Na extrema-direita, Jair Bolsonaro é o pior candidato a presidente, porque ele discrimina as mulheres, os indígenas, os quilombolas, as domésticas, os homossexuais, os pobres. Bolsonaro defende torturadores e a tortura. Ele usa em vão o nome de Deus, pois semeia ódio no tecido social; em vez de colocar livros nas mãos das pessoas, quer liberar o mercado de armas no Brasil. Em 30 anos como deputado, Bolsonaro não contribuiu para melhorar nem a segurança pública no estado do Rio de janeiro. Se eleito, ele será como Trump no Brasil: autoritário e repressor. O ético é pôr nas mãos das pessoas livros e não armas. Ele recebe auxílio moradia sem precisar, usa funcionária do congresso para cuidar da mansão dele no estado do RJ. Ele quer privatizar tudo, ou seja, entregar o povo brasileiro, a Mãe Terra, as águas, tudo para multinacionais. Disse que os povos indígenas não merecem “nem um centímetro de terra”. É uma grande contradição ser pessoa cristã e apoiar quem quer semear violência na sociedade, distribuir armas e autorizar policiais a matar. O povo brasileiro não merece entrar novamente em outra ditadura. O filho dele, Carlos Bolsonaro, também deverá ser julgado por defender a tortura. Grave também são lideranças religiosas, sejam padres ou pastores, induzirem os fiéis a votarem em Bolsonaro só por causa do seu discurso enganoso que diz “Deus acima de tudo e defensor da família e da moral tradicional”. Ele mesmo já passou por vários casamentos e apresenta propostas antagônicas com a fé cristã: armar as pessoas, ensinar crianças a atirar, dizer que a polícia tem que ser autorizada a poder matar etc..
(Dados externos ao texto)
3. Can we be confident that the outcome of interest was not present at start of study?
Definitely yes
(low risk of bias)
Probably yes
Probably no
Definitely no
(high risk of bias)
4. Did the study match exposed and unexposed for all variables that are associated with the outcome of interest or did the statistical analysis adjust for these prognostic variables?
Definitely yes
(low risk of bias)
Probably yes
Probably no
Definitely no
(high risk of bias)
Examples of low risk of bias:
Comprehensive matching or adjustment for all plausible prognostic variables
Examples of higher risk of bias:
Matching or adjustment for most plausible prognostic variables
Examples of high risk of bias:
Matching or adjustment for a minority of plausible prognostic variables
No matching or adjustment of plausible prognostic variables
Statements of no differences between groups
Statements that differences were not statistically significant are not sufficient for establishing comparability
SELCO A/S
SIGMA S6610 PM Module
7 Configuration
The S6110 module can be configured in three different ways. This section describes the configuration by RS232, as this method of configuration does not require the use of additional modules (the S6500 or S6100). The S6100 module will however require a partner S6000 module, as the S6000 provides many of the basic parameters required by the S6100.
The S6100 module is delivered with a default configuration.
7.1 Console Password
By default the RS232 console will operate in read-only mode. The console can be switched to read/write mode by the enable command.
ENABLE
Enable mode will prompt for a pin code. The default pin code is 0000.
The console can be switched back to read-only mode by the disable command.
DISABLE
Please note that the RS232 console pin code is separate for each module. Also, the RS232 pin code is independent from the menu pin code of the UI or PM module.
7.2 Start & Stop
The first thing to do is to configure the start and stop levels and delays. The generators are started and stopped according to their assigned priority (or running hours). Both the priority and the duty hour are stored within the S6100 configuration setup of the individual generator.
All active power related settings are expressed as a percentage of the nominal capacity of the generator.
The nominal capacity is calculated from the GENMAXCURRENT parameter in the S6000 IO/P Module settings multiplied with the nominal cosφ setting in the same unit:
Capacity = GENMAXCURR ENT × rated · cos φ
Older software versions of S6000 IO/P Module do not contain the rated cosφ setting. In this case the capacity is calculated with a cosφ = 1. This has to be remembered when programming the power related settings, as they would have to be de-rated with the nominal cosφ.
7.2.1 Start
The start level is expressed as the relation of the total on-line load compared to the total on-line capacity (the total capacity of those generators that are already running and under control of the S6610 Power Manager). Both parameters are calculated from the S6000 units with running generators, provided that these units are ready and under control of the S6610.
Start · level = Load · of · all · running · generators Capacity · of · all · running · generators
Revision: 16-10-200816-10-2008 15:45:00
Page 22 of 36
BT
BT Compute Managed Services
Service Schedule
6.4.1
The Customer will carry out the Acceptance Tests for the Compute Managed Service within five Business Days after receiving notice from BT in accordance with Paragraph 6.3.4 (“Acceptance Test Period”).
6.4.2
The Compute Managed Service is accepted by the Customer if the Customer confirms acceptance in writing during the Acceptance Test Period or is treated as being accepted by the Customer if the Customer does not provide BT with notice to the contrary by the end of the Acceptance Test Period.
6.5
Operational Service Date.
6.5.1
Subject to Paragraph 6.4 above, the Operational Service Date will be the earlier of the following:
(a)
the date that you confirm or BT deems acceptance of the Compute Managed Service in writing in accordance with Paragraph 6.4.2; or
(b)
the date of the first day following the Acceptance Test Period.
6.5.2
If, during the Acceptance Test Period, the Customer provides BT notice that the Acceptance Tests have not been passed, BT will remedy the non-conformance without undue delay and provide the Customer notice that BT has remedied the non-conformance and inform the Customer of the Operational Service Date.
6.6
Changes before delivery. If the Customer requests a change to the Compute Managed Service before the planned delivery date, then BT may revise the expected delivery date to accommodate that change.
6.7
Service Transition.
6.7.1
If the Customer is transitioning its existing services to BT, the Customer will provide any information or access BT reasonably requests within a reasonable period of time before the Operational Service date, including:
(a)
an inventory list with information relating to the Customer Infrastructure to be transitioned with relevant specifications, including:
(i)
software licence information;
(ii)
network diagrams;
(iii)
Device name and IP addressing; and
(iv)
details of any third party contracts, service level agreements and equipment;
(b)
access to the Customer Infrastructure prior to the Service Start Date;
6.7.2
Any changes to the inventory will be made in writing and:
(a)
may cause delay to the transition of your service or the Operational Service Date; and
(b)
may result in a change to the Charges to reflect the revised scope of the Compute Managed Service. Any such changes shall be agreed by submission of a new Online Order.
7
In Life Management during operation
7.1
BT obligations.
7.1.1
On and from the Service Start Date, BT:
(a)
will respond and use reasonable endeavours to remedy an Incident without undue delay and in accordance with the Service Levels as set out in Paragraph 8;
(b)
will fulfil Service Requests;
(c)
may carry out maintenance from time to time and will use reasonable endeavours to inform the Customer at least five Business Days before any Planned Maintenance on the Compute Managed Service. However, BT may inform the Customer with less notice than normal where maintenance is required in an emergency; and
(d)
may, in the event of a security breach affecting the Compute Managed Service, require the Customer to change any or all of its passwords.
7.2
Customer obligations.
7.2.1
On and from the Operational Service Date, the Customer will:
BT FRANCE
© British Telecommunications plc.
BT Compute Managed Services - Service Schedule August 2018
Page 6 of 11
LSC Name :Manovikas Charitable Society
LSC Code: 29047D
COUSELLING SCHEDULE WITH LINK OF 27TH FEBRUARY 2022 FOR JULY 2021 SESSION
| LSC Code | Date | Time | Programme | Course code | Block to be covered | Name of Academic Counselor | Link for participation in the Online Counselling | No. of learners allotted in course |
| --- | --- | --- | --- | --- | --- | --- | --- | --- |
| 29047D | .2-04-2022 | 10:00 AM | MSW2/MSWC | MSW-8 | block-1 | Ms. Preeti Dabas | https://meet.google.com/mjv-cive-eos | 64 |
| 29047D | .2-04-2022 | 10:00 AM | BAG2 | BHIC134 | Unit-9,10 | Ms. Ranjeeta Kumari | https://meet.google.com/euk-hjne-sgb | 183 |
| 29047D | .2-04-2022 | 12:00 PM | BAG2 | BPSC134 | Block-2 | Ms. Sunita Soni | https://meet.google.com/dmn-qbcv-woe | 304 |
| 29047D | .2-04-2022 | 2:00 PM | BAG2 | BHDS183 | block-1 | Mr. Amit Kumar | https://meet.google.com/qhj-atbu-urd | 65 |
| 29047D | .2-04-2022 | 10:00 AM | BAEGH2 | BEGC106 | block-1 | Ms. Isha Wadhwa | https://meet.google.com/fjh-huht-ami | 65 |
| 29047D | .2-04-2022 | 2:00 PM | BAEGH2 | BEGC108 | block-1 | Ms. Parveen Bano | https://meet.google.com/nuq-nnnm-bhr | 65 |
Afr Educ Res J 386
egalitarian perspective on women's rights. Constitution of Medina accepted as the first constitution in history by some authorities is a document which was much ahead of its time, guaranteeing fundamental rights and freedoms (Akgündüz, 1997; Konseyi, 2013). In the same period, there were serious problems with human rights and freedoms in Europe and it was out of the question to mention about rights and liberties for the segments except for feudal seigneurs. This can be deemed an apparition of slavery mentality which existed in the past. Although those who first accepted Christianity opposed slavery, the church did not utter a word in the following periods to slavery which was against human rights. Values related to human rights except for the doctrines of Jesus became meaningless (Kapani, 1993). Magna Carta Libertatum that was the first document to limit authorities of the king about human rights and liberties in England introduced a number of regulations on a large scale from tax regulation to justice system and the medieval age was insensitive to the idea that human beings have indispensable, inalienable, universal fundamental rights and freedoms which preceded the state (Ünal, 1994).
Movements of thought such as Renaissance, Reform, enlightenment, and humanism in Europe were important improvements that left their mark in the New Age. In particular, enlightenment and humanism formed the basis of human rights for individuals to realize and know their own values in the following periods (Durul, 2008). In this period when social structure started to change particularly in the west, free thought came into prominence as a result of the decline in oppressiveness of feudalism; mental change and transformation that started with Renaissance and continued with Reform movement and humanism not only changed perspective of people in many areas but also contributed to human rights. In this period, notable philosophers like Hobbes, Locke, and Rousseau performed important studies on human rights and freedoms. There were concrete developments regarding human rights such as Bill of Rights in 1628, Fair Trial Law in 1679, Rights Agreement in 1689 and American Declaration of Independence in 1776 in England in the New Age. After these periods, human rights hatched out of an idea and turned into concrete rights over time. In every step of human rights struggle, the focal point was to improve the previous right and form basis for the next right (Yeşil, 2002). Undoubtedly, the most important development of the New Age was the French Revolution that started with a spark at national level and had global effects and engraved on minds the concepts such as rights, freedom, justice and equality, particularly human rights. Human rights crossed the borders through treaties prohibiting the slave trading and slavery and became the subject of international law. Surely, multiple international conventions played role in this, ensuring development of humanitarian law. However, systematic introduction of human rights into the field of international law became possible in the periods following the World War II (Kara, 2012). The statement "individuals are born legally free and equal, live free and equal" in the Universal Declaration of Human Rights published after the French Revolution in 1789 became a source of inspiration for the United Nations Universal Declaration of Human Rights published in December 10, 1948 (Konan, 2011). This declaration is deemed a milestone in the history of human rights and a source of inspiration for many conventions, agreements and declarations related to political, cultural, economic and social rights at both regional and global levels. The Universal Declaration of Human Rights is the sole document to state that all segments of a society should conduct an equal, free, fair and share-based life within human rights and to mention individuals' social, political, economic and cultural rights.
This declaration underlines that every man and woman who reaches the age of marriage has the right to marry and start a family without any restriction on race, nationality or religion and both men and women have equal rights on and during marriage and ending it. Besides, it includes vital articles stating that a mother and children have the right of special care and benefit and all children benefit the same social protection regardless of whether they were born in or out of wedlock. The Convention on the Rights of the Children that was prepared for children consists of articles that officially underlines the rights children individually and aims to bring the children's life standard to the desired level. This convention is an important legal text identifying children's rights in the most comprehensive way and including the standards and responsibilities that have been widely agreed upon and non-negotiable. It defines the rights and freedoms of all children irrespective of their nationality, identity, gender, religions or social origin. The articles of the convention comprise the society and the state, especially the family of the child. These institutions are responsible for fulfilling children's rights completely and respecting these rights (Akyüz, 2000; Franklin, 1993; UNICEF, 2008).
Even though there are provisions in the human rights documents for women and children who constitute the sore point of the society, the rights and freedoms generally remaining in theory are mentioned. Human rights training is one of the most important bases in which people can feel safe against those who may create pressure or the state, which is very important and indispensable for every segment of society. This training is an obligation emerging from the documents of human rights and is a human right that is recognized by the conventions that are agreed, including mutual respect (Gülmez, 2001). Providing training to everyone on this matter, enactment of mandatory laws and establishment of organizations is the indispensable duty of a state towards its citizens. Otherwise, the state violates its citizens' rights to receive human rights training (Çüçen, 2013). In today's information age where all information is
No bloco de centro-esquerda estão a candidata Marina Silva (REDE) e os candidatos Ciro Gomes (PDT), Haddad (PT), Guilherme Boulos (PSOL) e Vera Lúcia (PSTU). Para a classe trabalhadora e camponesa Guilherme Boulos é o melhor, pois está umbilicalmente ligado aos movimentos sociais populares, sendo Boulos do MTST e tendo como co-presidenta Sônia Guajajara, liderança indígena profundamente comprometida com a defesa da Mãe Terra, da Irmã Água e da família mais tradicional do Brasil: a indígena. Eis uma dica: no 1º turno, votar no melhor e no 2º turno impedir a eleição do pior. Ético e cristão é votarmos em candidatos não capitalistas, à esquerda, e jamais em candidatos de centro ou de direita. Votar em quem defende a classe trabalhadora e a classe camponesa.
De 2003 a 2015, sob o Governo do PT o salário mínimo teve aumento real, 16 universidades federais e 422 Institutos Federais foram construídos, além de várias políticas públicas de respeito aos direitos humanos fundamentais. Conquistas sociais que nenhum outro partido fez. Não podemos aventurar por no volante do Brasil quem insufla políticas repressoras, que são falsos remédios para injustiças sociais e, pior, até acena no rumo de uma nova ditadura. A quem não sabe o que é Ditadura Militar-civil-empresarial sugiro ler o livro Brasil Nunca Mais e assistir ao Filme Batismo de Sangue.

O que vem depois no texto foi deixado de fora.